Jenny, desperate to find out the true status of the divorce, accompanied Soomee to his lawyer’s office (who was not as hot as Larissa’s lawyer, but pretty close). The lawyer told Jenny that Stewmeat is doing a great job of trying to get this divorce to happen, hoping that would be a sufficient enough answer. However, Jenny wanted receipts. Unfortunately, it seems they will have to send the paperwork to Sioux-me’s permanent residence, which is considered to be his parents’ house (not sure why they couldn’t just send it to the cow poop house they’re living in?? Maybe someone stole the mailbox). 
It is during this time that Jenny informs the world that she took Summitt’s virginity… and I’m pretty sure everyone just sat there blinking, trying to understand how the universe works. 
Jenny is concerned that Smee’s parents will ground him and say he can’t marry her (their favorite storyline) and she will have to go snatch up someone else’s virginity. 

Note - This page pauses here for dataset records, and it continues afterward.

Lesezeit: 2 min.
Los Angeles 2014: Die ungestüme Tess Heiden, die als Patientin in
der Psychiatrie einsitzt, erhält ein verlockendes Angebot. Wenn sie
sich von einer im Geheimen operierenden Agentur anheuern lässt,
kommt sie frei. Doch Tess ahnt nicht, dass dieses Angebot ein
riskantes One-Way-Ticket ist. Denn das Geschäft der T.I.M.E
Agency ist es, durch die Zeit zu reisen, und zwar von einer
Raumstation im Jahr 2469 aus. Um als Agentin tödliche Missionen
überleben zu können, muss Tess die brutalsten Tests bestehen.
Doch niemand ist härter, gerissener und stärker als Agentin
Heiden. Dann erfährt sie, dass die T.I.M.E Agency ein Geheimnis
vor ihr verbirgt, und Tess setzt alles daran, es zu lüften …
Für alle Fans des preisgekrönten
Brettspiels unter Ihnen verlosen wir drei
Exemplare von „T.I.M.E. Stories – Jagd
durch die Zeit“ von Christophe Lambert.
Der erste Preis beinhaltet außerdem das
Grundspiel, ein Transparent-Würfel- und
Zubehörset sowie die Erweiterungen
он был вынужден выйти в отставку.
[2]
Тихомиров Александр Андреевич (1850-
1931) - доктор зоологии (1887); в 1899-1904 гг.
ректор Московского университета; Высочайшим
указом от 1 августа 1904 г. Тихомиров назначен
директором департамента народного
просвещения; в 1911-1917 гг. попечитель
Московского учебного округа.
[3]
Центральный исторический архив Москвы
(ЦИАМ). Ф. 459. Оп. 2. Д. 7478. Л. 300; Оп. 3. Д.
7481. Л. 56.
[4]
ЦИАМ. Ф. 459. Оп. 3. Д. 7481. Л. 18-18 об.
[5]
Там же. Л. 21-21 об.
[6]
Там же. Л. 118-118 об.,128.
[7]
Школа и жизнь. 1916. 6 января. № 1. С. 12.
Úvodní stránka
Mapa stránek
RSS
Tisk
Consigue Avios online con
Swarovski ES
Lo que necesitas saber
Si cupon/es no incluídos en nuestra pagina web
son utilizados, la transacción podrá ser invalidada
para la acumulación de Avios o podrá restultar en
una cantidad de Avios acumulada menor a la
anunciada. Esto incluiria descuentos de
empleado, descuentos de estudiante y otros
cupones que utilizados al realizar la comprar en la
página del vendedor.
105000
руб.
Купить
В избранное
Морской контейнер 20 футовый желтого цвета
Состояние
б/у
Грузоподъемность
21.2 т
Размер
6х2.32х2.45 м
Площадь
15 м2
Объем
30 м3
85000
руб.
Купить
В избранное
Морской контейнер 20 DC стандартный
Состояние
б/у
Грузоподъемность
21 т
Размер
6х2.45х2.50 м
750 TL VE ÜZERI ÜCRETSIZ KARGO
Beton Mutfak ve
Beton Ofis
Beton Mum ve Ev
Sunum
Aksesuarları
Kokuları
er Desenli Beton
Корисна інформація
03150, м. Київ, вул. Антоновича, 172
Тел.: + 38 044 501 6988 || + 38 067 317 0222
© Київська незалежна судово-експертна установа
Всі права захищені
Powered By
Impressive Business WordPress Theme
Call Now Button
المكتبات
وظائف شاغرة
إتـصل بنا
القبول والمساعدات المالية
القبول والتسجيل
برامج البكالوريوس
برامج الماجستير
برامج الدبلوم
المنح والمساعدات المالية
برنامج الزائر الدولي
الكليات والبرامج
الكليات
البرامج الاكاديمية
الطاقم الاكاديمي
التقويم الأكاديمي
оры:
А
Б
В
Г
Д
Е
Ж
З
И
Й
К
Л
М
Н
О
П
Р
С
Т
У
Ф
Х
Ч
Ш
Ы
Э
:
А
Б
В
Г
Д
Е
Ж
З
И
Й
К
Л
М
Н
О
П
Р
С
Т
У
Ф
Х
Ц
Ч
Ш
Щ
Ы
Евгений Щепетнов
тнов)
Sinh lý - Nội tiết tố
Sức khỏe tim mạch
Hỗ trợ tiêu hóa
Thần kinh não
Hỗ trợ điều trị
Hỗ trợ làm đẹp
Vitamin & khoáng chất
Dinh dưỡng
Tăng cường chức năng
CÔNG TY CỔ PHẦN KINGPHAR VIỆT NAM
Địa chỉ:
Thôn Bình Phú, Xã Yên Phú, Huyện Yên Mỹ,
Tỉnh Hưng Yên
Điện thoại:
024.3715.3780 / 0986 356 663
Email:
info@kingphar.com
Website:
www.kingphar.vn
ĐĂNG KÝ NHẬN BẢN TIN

Later on, Jenny is getting all fancy with her brown lipstick to go have a picnic in the park with Sueme’s friends and their wives. She seems hopeful to make some female friends in her new hometown, but her dreams of “girl time”(you know, watching Lifetime India movies and talking about their changing bodies) are crushed, when she soon finds out that the wives did not show up, due to the fact that they disapprove of the relationship. Being that this was now a guy’s picnic, no one remembered to bring food, and they were just all awkwardly hanging out on a blanket. (It’s probably for the best that there was no food… that place looks like you’d be having a picnic in Lion Country Safari between all of the random monkeys, rogue cows, and dogs hopping around. That’s a whole other animal attack show waiting to happen). Suumitt’s friends were a little two-faced, making jokes and comments about the unconventional couple behind their backs, while being supportive to their faces (I’d say that earns a fly-swatter-of-shame). And I just sat here wondering why Soome and friends all had the exact same hair…

Deavan & Jihoon:

I, for one, am grateful that the poodle is back, as Jihoon and his mom sit down to talk about all that has recently transpired with Deavan. Jihoon feels very upset and defeated, as he explains all of the many ways he has let Deavan down. His mother, on the other hand, seems to be making excuses for all of his bad behavior and is pretty okay with it… except the crying. She is not a fan of crying. She tells Jihoon to snap out of it and change his ways. I asked my Magic 8 Ball if it thought Jihoon would change, and it said “My sources say no”. That thing never steered me wrong, and it seems like that’s how most of these people are making their big life decisions. I think Mother Jihoon should get like 2 fly-swatters-of-shames, and Jihoon gets one.